(Dataset entries)
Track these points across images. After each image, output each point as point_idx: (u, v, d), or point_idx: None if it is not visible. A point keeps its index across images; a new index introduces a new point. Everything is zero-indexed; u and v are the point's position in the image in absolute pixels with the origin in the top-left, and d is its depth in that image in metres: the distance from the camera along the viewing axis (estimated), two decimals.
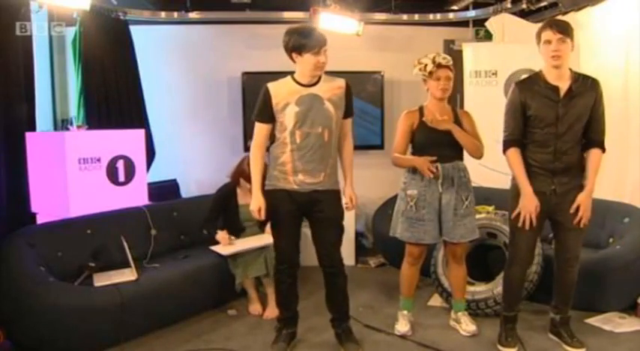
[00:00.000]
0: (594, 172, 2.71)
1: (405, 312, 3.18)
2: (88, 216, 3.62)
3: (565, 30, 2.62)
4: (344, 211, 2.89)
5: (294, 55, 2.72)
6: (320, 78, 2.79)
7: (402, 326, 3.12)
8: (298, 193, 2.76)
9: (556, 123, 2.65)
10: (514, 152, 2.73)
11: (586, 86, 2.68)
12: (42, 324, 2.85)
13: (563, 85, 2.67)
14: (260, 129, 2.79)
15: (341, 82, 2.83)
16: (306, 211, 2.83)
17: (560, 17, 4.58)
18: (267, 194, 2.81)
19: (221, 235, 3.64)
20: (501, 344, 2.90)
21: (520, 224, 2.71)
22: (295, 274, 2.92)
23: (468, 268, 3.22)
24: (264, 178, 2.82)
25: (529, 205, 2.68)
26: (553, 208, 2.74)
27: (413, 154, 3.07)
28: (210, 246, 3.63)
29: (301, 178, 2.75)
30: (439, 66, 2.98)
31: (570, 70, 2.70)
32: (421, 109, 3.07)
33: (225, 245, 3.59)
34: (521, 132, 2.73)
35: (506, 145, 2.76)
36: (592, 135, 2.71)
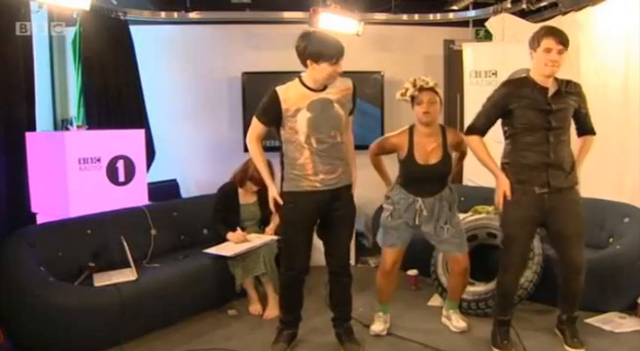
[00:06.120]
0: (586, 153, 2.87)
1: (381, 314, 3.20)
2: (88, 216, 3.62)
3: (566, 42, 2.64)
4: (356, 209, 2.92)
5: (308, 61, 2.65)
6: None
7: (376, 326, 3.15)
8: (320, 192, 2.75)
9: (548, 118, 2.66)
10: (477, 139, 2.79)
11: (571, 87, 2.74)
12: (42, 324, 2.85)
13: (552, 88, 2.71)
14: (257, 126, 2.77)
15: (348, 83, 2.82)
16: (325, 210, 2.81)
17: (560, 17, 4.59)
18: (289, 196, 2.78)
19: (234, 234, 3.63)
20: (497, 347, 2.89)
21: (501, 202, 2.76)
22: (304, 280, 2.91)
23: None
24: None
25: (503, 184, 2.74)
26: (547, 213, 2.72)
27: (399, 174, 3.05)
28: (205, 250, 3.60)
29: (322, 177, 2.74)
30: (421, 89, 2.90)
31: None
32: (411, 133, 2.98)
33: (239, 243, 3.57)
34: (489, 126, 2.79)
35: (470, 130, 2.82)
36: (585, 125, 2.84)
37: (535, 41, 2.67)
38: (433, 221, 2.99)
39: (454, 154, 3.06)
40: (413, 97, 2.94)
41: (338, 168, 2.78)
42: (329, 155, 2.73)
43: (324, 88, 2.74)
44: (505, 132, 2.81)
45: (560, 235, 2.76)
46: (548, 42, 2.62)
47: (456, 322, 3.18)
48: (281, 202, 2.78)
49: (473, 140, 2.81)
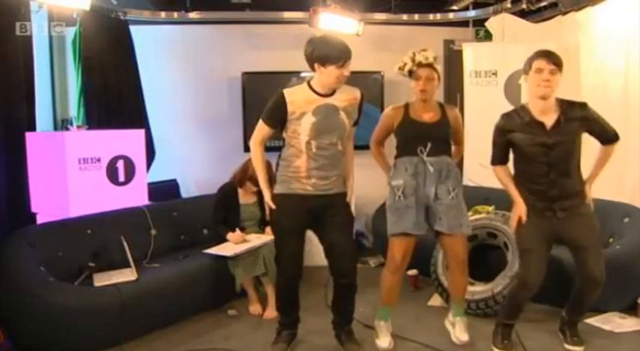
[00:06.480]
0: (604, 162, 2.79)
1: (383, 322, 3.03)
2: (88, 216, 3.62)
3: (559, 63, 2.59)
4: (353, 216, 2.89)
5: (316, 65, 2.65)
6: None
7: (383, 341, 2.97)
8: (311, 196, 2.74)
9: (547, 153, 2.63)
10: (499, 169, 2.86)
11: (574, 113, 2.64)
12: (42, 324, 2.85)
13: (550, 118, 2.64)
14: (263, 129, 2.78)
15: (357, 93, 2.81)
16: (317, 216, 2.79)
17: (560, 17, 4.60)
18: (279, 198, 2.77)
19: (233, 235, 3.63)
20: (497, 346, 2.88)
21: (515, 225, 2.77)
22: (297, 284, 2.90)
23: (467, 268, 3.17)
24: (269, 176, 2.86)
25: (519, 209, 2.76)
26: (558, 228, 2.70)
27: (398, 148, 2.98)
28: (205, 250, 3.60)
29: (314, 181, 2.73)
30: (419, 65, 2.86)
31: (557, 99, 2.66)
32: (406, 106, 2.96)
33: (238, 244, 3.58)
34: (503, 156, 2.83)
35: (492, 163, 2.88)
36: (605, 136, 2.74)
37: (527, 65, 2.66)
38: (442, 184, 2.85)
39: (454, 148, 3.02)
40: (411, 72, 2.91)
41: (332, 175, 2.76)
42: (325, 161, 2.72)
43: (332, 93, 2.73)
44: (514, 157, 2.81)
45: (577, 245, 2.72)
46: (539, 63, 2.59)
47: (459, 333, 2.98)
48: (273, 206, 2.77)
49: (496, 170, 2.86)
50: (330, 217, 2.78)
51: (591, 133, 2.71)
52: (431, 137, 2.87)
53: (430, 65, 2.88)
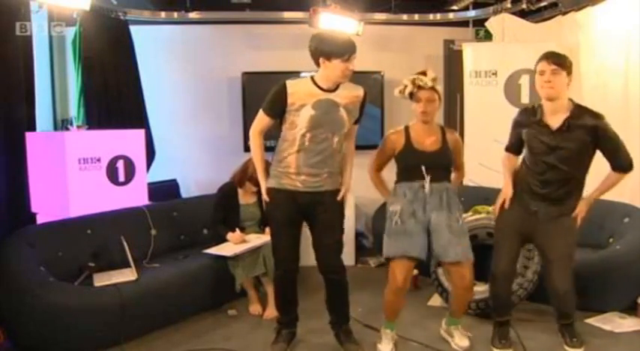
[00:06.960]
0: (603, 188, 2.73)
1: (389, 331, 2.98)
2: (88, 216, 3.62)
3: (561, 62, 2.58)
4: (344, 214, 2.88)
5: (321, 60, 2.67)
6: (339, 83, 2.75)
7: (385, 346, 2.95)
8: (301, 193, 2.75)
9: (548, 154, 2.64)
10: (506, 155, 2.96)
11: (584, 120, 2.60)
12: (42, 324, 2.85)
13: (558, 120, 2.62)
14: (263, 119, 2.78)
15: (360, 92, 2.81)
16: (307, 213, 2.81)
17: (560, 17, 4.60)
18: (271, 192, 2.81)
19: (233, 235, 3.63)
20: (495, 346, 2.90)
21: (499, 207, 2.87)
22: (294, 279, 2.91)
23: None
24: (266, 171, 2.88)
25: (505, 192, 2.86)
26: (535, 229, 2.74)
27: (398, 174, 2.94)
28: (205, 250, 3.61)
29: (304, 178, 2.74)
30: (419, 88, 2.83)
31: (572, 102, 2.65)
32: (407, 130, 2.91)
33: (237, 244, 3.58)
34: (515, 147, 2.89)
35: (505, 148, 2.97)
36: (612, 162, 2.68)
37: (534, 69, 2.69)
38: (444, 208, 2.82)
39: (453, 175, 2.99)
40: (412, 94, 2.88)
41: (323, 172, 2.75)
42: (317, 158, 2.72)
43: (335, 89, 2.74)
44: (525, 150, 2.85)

▶ _Your instructions_
Strip out the pictures and quote the remaining data word for word.

▶ _Output of the exercise_
Track these points across images. After each image, output each point as point_idx: (u, v, d), or point_idx: None if it is not visible. A point keeps its index across images; a new index introduces a new point. Everything is zero-indexed; u and v are the point's position in the image in absolute pixels with the origin in the top-left, and d is its depth in that image in metres: the distance from the camera along the viewing axis (estimated), two decimals.
[00:00.000]
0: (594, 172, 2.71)
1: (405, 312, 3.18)
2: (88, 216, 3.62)
3: (565, 30, 2.62)
4: (344, 211, 2.89)
5: (294, 55, 2.72)
6: (320, 78, 2.79)
7: (402, 326, 3.12)
8: (298, 193, 2.76)
9: (556, 123, 2.65)
10: (514, 152, 2.73)
11: (586, 86, 2.68)
12: (42, 324, 2.85)
13: (563, 85, 2.67)
14: (260, 129, 2.79)
15: (341, 82, 2.83)
16: (306, 211, 2.83)
17: (560, 17, 4.58)
18: (267, 194, 2.81)
19: (221, 235, 3.64)
20: (501, 344, 2.90)
21: (520, 224, 2.71)
22: (295, 274, 2.92)
23: (468, 268, 3.22)
24: (264, 178, 2.82)
25: (529, 205, 2.68)
26: (553, 208, 2.74)
27: (413, 154, 3.07)
28: (210, 246, 3.63)
29: (301, 178, 2.75)
30: (439, 66, 2.98)
31: (570, 70, 2.70)
32: (421, 109, 3.07)
33: (225, 245, 3.59)
34: (521, 132, 2.73)
35: (506, 145, 2.76)
36: (592, 135, 2.71)
[00:06.120]
0: (586, 153, 2.87)
1: (381, 314, 3.20)
2: (88, 216, 3.62)
3: (566, 42, 2.64)
4: (356, 209, 2.92)
5: (308, 61, 2.65)
6: None
7: (376, 326, 3.15)
8: (320, 192, 2.75)
9: (548, 118, 2.66)
10: (477, 139, 2.79)
11: (571, 87, 2.74)
12: (42, 324, 2.85)
13: (552, 88, 2.71)
14: (257, 126, 2.77)
15: (348, 83, 2.82)
16: (325, 210, 2.81)
17: (560, 17, 4.59)
18: (289, 196, 2.78)
19: (234, 234, 3.63)
20: (497, 347, 2.89)
21: (501, 202, 2.76)
22: (304, 280, 2.91)
23: None
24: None
25: (503, 184, 2.74)
26: (547, 213, 2.72)
27: (399, 174, 3.05)
28: (205, 250, 3.60)
29: (322, 177, 2.74)
30: (421, 89, 2.90)
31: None
32: (411, 133, 2.98)
33: (239, 243, 3.57)
34: (489, 126, 2.79)
35: (470, 130, 2.82)
36: (585, 125, 2.84)
37: (535, 41, 2.67)
38: (433, 221, 2.99)
39: (454, 154, 3.06)
40: (413, 97, 2.94)
41: (338, 168, 2.78)
42: (329, 155, 2.73)
43: (324, 88, 2.74)
44: (505, 132, 2.81)
45: (560, 235, 2.76)
46: (548, 42, 2.62)
47: (456, 322, 3.18)
48: (281, 202, 2.78)
49: (473, 140, 2.81)
[00:06.480]
0: (604, 162, 2.79)
1: (383, 322, 3.03)
2: (88, 216, 3.62)
3: (559, 63, 2.59)
4: (353, 216, 2.89)
5: (316, 65, 2.65)
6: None
7: (383, 341, 2.97)
8: (311, 196, 2.74)
9: (547, 153, 2.63)
10: (499, 169, 2.86)
11: (574, 113, 2.64)
12: (42, 324, 2.85)
13: (550, 118, 2.64)
14: (263, 129, 2.78)
15: (357, 93, 2.81)
16: (317, 216, 2.79)
17: (560, 17, 4.60)
18: (279, 198, 2.77)
19: (233, 235, 3.63)
20: (497, 346, 2.88)
21: (515, 225, 2.77)
22: (297, 284, 2.90)
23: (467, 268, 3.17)
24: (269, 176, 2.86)
25: (519, 209, 2.76)
26: (558, 228, 2.70)
27: (398, 148, 2.98)
28: (205, 250, 3.60)
29: (314, 181, 2.73)
30: (419, 65, 2.86)
31: (557, 99, 2.66)
32: (406, 106, 2.96)
33: (238, 244, 3.58)
34: (503, 156, 2.83)
35: (492, 163, 2.88)
36: (605, 136, 2.74)
37: (527, 65, 2.66)
38: (442, 184, 2.85)
39: (454, 148, 3.02)
40: (411, 72, 2.91)
41: (332, 175, 2.76)
42: (325, 161, 2.72)
43: (332, 93, 2.73)
44: (514, 157, 2.81)
45: (577, 245, 2.72)
46: (539, 63, 2.59)
47: (459, 333, 2.98)
48: (273, 206, 2.77)
49: (496, 170, 2.86)
50: (330, 217, 2.78)
51: (591, 133, 2.71)
52: (431, 137, 2.87)
53: (430, 65, 2.88)
[00:06.960]
0: (603, 188, 2.73)
1: (389, 331, 2.98)
2: (88, 216, 3.62)
3: (561, 62, 2.58)
4: (344, 214, 2.88)
5: (321, 60, 2.67)
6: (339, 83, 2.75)
7: (385, 346, 2.95)
8: (301, 193, 2.75)
9: (548, 154, 2.64)
10: (506, 155, 2.96)
11: (584, 120, 2.60)
12: (42, 324, 2.85)
13: (558, 120, 2.62)
14: (263, 119, 2.78)
15: (360, 92, 2.81)
16: (307, 213, 2.81)
17: (560, 17, 4.60)
18: (271, 192, 2.81)
19: (233, 235, 3.63)
20: (495, 346, 2.90)
21: (499, 207, 2.87)
22: (294, 279, 2.91)
23: None
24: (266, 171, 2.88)
25: (505, 192, 2.86)
26: (535, 229, 2.74)
27: (398, 174, 2.94)
28: (205, 250, 3.61)
29: (304, 178, 2.74)
30: (419, 88, 2.83)
31: (572, 102, 2.65)
32: (407, 130, 2.91)
33: (237, 244, 3.58)
34: (515, 147, 2.89)
35: (505, 148, 2.97)
36: (612, 162, 2.68)
37: (534, 69, 2.69)
38: (444, 208, 2.82)
39: (453, 175, 2.99)
40: (412, 94, 2.88)
41: (323, 172, 2.75)
42: (317, 158, 2.72)
43: (335, 89, 2.74)
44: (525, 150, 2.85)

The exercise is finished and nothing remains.